DIRECTIONS FOR THIS TASK: As the lines appear below, please set them down exactly, starting at the first and finishing with the one containing "In terms of the".

─── MATERIALS PROVIDED ───

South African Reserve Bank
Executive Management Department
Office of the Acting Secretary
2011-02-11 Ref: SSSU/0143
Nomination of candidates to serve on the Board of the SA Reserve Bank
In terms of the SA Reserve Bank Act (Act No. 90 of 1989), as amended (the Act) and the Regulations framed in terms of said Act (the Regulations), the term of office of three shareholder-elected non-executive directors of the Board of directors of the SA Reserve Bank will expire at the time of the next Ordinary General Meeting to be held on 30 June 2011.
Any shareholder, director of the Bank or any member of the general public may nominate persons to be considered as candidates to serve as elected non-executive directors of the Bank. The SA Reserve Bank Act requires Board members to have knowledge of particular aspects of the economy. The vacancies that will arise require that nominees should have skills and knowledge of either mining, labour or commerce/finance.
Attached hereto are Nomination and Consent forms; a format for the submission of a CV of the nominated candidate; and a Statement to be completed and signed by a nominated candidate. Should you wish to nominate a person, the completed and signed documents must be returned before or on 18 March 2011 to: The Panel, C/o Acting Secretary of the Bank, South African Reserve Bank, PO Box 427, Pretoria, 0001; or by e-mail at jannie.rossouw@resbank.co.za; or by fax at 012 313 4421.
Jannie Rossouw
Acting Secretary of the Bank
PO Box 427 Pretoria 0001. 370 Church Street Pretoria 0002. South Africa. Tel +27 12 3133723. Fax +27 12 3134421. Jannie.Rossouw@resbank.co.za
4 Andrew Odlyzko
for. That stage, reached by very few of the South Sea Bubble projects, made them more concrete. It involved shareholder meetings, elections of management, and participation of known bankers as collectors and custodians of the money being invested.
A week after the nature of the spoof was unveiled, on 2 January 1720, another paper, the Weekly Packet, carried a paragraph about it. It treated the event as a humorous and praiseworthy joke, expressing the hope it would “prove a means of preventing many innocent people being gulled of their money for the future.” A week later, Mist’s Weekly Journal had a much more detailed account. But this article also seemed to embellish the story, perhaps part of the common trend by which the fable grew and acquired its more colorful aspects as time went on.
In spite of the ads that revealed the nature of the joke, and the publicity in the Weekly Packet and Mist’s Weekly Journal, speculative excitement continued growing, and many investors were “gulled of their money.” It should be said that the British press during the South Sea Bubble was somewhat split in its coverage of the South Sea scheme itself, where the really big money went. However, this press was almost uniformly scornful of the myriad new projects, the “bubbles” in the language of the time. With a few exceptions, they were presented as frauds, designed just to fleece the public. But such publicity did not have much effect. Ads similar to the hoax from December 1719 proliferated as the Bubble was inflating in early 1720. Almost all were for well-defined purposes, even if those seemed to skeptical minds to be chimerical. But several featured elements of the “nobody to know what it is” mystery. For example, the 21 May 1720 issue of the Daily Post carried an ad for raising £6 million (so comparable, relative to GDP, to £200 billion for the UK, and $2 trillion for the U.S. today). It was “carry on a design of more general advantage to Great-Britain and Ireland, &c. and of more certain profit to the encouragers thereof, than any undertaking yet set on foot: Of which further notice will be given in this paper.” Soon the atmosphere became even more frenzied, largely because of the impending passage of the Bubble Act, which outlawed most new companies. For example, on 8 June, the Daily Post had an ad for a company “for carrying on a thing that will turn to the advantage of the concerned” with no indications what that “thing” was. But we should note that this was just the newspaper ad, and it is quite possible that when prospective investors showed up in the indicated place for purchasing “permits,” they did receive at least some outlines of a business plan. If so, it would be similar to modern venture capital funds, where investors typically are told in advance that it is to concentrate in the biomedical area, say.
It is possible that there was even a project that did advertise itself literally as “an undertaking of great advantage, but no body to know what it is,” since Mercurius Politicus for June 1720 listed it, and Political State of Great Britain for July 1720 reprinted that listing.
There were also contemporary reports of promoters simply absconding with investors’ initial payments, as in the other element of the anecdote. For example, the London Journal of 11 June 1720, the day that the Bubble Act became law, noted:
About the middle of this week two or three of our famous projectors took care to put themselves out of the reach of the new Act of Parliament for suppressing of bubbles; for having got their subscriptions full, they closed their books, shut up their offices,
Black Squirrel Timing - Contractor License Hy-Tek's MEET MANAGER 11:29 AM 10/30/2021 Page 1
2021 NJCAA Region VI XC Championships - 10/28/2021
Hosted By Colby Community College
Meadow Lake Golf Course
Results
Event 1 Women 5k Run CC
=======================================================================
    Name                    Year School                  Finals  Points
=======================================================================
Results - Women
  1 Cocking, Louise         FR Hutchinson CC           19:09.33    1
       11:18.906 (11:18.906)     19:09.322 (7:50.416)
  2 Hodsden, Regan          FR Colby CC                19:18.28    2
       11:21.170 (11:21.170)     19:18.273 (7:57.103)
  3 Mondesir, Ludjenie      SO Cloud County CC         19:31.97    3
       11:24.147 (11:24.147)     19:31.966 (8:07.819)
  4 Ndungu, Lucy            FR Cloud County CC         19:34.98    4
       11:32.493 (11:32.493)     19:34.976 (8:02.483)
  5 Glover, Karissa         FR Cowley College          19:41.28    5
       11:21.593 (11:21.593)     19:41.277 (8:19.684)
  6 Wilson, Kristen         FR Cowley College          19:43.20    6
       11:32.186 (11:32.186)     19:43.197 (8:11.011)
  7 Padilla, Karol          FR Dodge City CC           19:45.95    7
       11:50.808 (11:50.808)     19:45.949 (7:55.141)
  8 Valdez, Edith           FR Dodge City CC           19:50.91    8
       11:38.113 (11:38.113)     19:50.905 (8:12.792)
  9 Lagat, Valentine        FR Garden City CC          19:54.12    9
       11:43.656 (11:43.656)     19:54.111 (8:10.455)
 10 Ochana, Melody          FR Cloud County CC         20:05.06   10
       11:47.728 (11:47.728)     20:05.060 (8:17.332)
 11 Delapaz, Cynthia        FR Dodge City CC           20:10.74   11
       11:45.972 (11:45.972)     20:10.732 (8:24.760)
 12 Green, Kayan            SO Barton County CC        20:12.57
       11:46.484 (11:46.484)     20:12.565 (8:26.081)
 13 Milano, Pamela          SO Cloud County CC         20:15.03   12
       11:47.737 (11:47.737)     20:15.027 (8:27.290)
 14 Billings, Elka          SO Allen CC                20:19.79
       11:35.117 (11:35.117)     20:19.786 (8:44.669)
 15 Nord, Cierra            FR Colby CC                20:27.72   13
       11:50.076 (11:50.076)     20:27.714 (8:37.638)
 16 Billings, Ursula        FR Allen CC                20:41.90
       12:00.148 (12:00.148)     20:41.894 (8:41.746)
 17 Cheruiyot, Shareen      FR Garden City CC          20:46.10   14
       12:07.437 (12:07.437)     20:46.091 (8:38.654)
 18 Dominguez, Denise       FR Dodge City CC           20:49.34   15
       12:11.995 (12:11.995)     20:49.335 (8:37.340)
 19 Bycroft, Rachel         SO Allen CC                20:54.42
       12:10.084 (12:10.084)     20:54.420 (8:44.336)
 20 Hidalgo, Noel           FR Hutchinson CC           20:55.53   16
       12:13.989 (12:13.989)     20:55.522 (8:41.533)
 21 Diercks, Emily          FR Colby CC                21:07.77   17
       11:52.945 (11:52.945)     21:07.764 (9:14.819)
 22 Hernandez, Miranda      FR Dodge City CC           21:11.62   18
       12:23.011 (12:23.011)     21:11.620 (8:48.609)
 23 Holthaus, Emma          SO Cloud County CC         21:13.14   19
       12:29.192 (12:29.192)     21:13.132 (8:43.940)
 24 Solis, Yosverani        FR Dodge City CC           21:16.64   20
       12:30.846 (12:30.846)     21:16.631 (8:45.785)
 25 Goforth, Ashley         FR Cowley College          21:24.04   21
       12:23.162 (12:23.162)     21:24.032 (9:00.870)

───

RESULT FOR THIS TASK:
South African Reserve Bank
Executive Management Department
Office of the Acting Secretary
2011-02-11 Ref: SSSU/0143
Nomination of candidates to serve on the Board of the SA Reserve Bank
In terms of the SA Reserve Bank Act (Act No. 90 of 1989), as amended (the Act) and the Regulations framed in terms of said Act (the Regulations), the term of office of three shareholder-elected non-executive directors of the Board of directors of the SA Reserve Bank will expire at the time of the next Ordinary General Meeting to be held on 30 June 2011.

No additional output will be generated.